**WHAT YOU WILL DO:** Exactly the lines from the one holding "pratiche con vari" through the final line of the data are wanted, copied as written.

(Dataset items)
.....
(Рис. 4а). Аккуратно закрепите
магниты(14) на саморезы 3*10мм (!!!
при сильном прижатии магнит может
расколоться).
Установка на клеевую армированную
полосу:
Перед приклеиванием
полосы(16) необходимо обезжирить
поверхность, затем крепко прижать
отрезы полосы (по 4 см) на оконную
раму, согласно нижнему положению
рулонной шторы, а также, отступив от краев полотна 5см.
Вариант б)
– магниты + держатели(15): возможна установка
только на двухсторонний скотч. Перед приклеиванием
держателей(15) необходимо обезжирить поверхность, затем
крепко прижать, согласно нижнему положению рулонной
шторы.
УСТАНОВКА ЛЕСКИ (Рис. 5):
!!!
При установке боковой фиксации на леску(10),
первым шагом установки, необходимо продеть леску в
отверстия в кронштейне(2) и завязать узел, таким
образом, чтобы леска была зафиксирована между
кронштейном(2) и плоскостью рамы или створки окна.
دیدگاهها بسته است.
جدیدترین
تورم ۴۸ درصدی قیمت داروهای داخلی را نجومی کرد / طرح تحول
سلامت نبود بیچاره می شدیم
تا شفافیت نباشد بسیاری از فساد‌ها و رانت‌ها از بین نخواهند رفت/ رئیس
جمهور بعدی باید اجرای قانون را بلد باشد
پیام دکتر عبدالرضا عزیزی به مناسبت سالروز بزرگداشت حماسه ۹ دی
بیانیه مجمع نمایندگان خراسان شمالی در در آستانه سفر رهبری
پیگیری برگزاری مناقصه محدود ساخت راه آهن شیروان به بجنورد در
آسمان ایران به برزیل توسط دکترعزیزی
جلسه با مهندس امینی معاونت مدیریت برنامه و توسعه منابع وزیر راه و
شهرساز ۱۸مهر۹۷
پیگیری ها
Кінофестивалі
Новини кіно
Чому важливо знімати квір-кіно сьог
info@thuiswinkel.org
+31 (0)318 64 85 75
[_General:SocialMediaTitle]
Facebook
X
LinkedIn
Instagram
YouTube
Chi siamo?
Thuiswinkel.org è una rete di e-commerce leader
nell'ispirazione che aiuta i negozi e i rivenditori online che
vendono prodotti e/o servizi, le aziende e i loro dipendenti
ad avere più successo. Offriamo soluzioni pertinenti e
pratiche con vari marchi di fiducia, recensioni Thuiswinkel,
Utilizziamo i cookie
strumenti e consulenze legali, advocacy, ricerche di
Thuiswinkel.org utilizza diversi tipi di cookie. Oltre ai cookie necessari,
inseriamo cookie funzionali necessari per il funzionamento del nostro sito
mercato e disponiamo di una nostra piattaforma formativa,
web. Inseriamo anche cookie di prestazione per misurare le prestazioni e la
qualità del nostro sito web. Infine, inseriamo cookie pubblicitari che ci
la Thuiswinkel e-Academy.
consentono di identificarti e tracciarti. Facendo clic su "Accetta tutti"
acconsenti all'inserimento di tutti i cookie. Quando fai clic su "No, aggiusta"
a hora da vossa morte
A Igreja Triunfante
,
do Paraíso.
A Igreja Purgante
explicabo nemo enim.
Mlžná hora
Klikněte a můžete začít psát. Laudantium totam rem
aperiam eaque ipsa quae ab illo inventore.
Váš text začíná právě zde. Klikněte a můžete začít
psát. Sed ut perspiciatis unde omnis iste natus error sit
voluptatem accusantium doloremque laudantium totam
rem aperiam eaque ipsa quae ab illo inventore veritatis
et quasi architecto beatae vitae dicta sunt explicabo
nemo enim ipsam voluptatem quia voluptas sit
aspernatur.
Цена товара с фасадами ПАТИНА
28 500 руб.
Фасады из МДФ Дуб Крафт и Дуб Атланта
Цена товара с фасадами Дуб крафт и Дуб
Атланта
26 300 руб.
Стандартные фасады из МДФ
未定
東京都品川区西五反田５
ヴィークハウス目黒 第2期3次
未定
.....
**SOLUTION FOR THIS EXERCISE:**
pratiche con vari marchi di fiducia, recensioni Thuiswinkel,
Utilizziamo i cookie
strumenti e consulenze legali, advocacy, ricerche di
Thuiswinkel.org utilizza diversi tipi di cookie. Oltre ai cookie necessari,
inseriamo cookie funzionali necessari per il funzionamento del nostro sito
mercato e disponiamo di una nostra piattaforma formativa,
web. Inseriamo anche cookie di prestazione per misurare le prestazioni e la
qualità del nostro sito web. Infine, inseriamo cookie pubblicitari che ci
la Thuiswinkel e-Academy.
consentono di identificarti e tracciarti. Facendo clic su "Accetta tutti"
acconsenti all'inserimento di tutti i cookie. Quando fai clic su "No, aggiusta"
a hora da vossa morte
A Igreja Triunfante
,
do Paraíso.
A Igreja Purgante
explicabo nemo enim.
Mlžná hora
Klikněte a můžete začít psát. Laudantium totam rem
aperiam eaque ipsa quae ab illo inventore.
Váš text začíná právě zde. Klikněte a můžete začít
psát. Sed ut perspiciatis unde omnis iste natus error sit
voluptatem accusantium doloremque laudantium totam
rem aperiam eaque ipsa quae ab illo inventore veritatis
et quasi architecto beatae vitae dicta sunt explicabo
nemo enim ipsam voluptatem quia voluptas sit
aspernatur.
Цена товара с фасадами ПАТИНА
28 500 руб.
Фасады из МДФ Дуб Крафт и Дуб Атланта
Цена товара с фасадами Дуб крафт и Дуб
Атланта
26 300 руб.
Стандартные фасады из МДФ
未定
東京都品川区西五反田５
ヴィークハウス目黒 第2期3次
未定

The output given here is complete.